◆ Work instructions ◆
Would you retype the listing below exactly as given?

-*-*-

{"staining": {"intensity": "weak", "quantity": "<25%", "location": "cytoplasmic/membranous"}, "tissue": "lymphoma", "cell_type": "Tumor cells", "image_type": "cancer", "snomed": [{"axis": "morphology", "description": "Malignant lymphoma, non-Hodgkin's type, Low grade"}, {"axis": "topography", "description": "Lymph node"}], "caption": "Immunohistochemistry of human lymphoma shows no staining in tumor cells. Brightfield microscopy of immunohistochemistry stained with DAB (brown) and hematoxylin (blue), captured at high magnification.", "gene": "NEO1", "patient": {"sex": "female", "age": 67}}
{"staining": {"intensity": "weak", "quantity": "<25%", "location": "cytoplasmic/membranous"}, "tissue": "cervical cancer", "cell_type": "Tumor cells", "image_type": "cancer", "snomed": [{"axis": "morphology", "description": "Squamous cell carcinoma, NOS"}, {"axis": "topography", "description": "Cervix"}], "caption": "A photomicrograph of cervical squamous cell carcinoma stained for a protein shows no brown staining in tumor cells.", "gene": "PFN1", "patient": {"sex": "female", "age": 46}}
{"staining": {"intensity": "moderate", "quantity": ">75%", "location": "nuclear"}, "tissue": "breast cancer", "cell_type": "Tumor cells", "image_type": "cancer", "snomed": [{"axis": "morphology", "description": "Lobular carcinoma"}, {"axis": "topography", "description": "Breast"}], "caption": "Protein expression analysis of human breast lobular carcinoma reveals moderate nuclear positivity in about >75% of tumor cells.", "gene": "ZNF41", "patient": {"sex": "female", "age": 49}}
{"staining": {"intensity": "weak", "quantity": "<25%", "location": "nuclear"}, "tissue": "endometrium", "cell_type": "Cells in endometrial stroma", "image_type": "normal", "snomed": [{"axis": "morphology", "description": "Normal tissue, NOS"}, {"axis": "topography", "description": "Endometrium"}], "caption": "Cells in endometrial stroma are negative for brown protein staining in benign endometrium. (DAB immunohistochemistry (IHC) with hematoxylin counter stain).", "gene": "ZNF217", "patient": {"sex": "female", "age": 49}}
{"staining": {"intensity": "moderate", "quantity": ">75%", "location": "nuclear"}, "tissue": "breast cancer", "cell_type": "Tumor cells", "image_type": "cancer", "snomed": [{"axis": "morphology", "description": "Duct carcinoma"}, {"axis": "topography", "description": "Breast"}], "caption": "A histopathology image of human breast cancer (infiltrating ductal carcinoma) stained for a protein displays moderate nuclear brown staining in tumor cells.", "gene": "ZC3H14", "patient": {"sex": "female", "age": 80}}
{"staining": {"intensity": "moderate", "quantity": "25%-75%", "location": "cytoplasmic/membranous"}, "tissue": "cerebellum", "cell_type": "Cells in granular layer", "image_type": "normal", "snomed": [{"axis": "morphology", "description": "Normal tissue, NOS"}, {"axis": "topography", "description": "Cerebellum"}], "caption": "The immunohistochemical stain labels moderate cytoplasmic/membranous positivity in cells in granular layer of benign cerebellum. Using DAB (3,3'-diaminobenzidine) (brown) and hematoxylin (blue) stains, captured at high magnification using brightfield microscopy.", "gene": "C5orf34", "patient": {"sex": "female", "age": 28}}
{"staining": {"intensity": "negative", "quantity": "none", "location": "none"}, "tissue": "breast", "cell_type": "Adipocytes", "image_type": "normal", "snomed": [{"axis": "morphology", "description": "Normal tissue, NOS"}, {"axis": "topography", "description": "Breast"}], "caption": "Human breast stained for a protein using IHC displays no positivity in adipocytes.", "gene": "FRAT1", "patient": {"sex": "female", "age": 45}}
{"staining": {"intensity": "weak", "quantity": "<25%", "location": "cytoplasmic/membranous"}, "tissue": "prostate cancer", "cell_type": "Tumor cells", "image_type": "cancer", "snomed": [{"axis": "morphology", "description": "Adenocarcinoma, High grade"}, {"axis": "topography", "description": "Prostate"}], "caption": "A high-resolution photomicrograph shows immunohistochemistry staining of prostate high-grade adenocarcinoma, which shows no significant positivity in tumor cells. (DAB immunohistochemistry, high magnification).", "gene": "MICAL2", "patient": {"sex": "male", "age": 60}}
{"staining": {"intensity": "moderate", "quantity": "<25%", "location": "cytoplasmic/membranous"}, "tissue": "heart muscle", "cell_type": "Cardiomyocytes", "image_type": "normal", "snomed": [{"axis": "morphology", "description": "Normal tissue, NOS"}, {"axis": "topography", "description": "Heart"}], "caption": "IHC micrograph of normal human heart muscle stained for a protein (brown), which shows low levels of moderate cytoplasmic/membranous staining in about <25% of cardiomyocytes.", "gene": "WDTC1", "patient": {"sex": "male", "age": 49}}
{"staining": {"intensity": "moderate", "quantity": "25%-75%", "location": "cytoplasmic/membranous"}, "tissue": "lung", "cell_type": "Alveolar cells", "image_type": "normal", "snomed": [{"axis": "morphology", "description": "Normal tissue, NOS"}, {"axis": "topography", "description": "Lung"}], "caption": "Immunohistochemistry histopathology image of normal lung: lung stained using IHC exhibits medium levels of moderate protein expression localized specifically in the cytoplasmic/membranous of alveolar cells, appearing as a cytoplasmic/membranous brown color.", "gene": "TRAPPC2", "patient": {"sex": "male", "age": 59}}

-*-*-

◆ Exercise solution ◆
{"staining": {"intensity": "weak", "quantity": "<25%", "location": "cytoplasmic/membranous"}, "tissue": "lymphoma", "cell_type": "Tumor cells", "image_type": "cancer", "snomed": [{"axis": "morphology", "description": "Malignant lymphoma, non-Hodgkin's type, Low grade"}, {"axis": "topography", "description": "Lymph node"}], "caption": "Immunohistochemistry of human lymphoma shows no staining in tumor cells. Brightfield microscopy of immunohistochemistry stained with DAB (brown) and hematoxylin (blue), captured at high magnification.", "gene": "NEO1", "patient": {"sex": "female", "age": 67}}
{"staining": {"intensity": "weak", "quantity": "<25%", "location": "cytoplasmic/membranous"}, "tissue": "cervical cancer", "cell_type": "Tumor cells", "image_type": "cancer", "snomed": [{"axis": "morphology", "description": "Squamous cell carcinoma, NOS"}, {"axis": "topography", "description": "Cervix"}], "caption": "A photomicrograph of cervical squamous cell carcinoma stained for a protein shows no brown staining in tumor cells.", "gene": "PFN1", "patient": {"sex": "female", "age": 46}}
{"staining": {"intensity": "moderate", "quantity": ">75%", "location": "nuclear"}, "tissue": "breast cancer", "cell_type": "Tumor cells", "image_type": "cancer", "snomed": [{"axis": "morphology", "description": "Lobular carcinoma"}, {"axis": "topography", "description": "Breast"}], "caption": "Protein expression analysis of human breast lobular carcinoma reveals moderate nuclear positivity in about >75% of tumor cells.", "gene": "ZNF41", "patient": {"sex": "female", "age": 49}}
{"staining": {"intensity": "weak", "quantity": "<25%", "location": "nuclear"}, "tissue": "endometrium", "cell_type": "Cells in endometrial stroma", "image_type": "normal", "snomed": [{"axis": "morphology", "description": "Normal tissue, NOS"}, {"axis": "topography", "description": "Endometrium"}], "caption": "Cells in endometrial stroma are negative for brown protein staining in benign endometrium. (DAB immunohistochemistry (IHC) with hematoxylin counter stain).", "gene": "ZNF217", "patient": {"sex": "female", "age": 49}}
{"staining": {"intensity": "moderate", "quantity": ">75%", "location": "nuclear"}, "tissue": "breast cancer", "cell_type": "Tumor cells", "image_type": "cancer", "snomed": [{"axis": "morphology", "description": "Duct carcinoma"}, {"axis": "topography", "description": "Breast"}], "caption": "A histopathology image of human breast cancer (infiltrating ductal carcinoma) stained for a protein displays moderate nuclear brown staining in tumor cells.", "gene": "ZC3H14", "patient": {"sex": "female", "age": 80}}
{"staining": {"intensity": "moderate", "quantity": "25%-75%", "location": "cytoplasmic/membranous"}, "tissue": "cerebellum", "cell_type": "Cells in granular layer", "image_type": "normal", "snomed": [{"axis": "morphology", "description": "Normal tissue, NOS"}, {"axis": "topography", "description": "Cerebellum"}], "caption": "The immunohistochemical stain labels moderate cytoplasmic/membranous positivity in cells in granular layer of benign cerebellum. Using DAB (3,3'-diaminobenzidine) (brown) and hematoxylin (blue) stains, captured at high magnification using brightfield microscopy.", "gene": "C5orf34", "patient": {"sex": "female", "age": 28}}
{"staining": {"intensity": "negative", "quantity": "none", "location": "none"}, "tissue": "breast", "cell_type": "Adipocytes", "image_type": "normal", "snomed": [{"axis": "morphology", "description": "Normal tissue, NOS"}, {"axis": "topography", "description": "Breast"}], "caption": "Human breast stained for a protein using IHC displays no positivity in adipocytes.", "gene": "FRAT1", "patient": {"sex": "female", "age": 45}}
{"staining": {"intensity": "weak", "quantity": "<25%", "location": "cytoplasmic/membranous"}, "tissue": "prostate cancer", "cell_type": "Tumor cells", "image_type": "cancer", "snomed": [{"axis": "morphology", "description": "Adenocarcinoma, High grade"}, {"axis": "topography", "description": "Prostate"}], "caption": "A high-resolution photomicrograph shows immunohistochemistry staining of prostate high-grade adenocarcinoma, which shows no significant positivity in tumor cells. (DAB immunohistochemistry, high magnification).", "gene": "MICAL2", "patient": {"sex": "male", "age": 60}}
{"staining": {"intensity": "moderate", "quantity": "<25%", "location": "cytoplasmic/membranous"}, "tissue": "heart muscle", "cell_type": "Cardiomyocytes", "image_type": "normal", "snomed": [{"axis": "morphology", "description": "Normal tissue, NOS"}, {"axis": "topography", "description": "Heart"}], "caption": "IHC micrograph of normal human heart muscle stained for a protein (brown), which shows low levels of moderate cytoplasmic/membranous staining in about <25% of cardiomyocytes.", "gene": "WDTC1", "patient": {"sex": "male", "age": 49}}
{"staining": {"intensity": "moderate", "quantity": "25%-75%", "location": "cytoplasmic/membranous"}, "tissue": "lung", "cell_type": "Alveolar cells", "image_type": "normal", "snomed": [{"axis": "morphology", "description": "Normal tissue, NOS"}, {"axis": "topography", "description": "Lung"}], "caption": "Immunohistochemistry histopathology image of normal lung: lung stained using IHC exhibits medium levels of moderate protein expression localized specifically in the cytoplasmic/membranous of alveolar cells, appearing as a cytoplasmic/membranous brown color.", "gene": "TRAPPC2", "patient": {"sex": "male", "age": 59}}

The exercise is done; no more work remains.